We are entering a new age where many organisations will need to incorporate AI in order to remain competitive. The tricky part for many owners and managers in knowing where to start.
It turns out the starting place has nothing to do with AI or machine learning and instead involves what should be familiar areas. You should instead start by looking at your current processes.
Most organisations have significant investment in legacy hardware, software and processes that can’t be replaced overnight. AI machine learning can significantly improve key aspects of your legacy systems. Once other stakeholders see the gains in efficiency, reduced cost and increased competitiveness you will be able to propose more far-reaching changes.
So how do you improve key aspects of your legacy systems? The secret is to start thinking about what things cost your organisation the most. These could be physical things, processes or even use of people.
Some simple examples. While cargo ships are expensive, the largest running cost is fuel and the large financial ‘losses’ are caused by downtime due to preventative maintenance. In health services, we spend a considerable amount on reducing symptoms rather than illness prevention. In the finance industry, many people use primitive ‘gut feeling’ approaches for investing money that can be costly.
The next step is to create some goals. Continuing the examples, we need to reduce the use of cargo ship fuel. We might lengthen the time between preventative maintenance if we can better predict when things are likely to fail. In some cases we might even replace preventative maintenance with prognostics (condition based maintenance). In health, we need to concentrate on early detection and illness prevention. In finance, we need to invest in approaches we better understand and hence have a better risk.

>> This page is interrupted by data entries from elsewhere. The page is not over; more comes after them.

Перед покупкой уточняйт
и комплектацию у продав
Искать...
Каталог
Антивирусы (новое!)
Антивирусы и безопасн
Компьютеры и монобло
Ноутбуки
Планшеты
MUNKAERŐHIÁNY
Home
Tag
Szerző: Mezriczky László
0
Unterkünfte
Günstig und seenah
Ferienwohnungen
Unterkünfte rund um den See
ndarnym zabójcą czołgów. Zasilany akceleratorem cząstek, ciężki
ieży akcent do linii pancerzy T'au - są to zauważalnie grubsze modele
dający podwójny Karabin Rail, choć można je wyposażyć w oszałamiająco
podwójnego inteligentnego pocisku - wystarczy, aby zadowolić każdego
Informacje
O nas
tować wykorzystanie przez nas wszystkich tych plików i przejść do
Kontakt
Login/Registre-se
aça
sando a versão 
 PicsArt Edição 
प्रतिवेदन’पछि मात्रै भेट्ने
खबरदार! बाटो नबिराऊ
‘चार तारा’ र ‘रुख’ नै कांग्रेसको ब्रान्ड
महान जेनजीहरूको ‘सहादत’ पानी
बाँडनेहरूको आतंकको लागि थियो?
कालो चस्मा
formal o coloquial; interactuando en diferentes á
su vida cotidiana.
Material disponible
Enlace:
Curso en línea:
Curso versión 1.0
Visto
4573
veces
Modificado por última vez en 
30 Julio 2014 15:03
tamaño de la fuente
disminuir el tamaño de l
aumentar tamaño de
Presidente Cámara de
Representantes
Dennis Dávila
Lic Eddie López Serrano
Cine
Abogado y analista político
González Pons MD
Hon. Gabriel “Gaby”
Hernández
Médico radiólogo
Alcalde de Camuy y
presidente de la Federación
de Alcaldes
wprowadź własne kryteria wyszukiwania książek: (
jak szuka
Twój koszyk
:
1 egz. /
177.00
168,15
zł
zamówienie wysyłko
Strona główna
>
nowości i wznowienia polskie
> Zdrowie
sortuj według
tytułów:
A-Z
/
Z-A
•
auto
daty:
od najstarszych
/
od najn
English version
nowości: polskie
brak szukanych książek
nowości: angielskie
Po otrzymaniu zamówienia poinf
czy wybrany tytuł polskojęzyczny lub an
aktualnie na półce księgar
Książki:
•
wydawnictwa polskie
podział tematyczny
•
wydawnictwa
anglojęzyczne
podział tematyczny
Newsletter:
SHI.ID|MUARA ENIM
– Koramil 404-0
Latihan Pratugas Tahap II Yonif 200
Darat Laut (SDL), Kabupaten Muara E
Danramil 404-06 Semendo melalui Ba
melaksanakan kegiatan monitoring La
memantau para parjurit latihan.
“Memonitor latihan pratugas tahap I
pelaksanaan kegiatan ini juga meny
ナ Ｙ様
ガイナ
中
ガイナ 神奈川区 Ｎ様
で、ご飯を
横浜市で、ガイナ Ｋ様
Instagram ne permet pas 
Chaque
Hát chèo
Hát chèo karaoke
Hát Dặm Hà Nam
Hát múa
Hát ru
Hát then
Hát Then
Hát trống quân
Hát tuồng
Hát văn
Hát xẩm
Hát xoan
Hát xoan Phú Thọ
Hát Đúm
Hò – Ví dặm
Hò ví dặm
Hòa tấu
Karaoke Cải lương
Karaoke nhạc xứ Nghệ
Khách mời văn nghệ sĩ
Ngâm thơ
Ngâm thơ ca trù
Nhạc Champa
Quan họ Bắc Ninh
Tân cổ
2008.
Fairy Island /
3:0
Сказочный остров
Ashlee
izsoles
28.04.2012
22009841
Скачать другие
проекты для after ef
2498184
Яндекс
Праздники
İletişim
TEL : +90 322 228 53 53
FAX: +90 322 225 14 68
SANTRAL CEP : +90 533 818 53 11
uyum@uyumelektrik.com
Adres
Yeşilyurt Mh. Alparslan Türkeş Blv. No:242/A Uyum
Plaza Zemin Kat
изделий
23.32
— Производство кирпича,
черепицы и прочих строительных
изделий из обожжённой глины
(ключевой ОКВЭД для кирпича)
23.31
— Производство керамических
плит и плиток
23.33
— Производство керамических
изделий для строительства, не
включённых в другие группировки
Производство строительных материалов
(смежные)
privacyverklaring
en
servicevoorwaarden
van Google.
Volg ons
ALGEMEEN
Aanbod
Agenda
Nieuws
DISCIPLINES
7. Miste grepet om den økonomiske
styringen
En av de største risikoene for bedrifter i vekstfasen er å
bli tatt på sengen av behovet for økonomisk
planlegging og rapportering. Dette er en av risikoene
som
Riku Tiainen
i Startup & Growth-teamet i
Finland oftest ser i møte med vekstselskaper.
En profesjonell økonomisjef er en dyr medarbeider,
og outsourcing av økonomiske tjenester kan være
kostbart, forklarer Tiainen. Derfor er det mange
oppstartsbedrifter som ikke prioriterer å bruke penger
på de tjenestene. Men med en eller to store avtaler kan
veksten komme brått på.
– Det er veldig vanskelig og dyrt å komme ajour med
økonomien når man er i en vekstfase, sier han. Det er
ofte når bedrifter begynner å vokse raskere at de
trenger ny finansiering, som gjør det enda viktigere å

Now think about what data describes what affects the outcomes of these scenarios. For the cargo ship case, the use of fuel might be affected by routes and speeds. Sensors might detect vibration to aid ship machinery prognostics. In health we might have medical instrument data. In finance, we might have weather data that might, for example, affect investments in (grown) commodities.
The key thing is that, in the past, it has been very difficult for humans to use this data to derive insights. The combinations of data and possible methods are huge. This is where machine learning excels.
In very very simple terms, we pass this (past) data into a neural network during a process called learning. This creates a model, which when fed current data, might for example give ship efficiency, predict machinery failure, assess health or tell you when to buy or sell shares.
In summary, AI machine learning doesn’t require a big bang approach to change in your organisation. Concentrate on the costly problems in your organisation rather than letting the technology lead the innovation.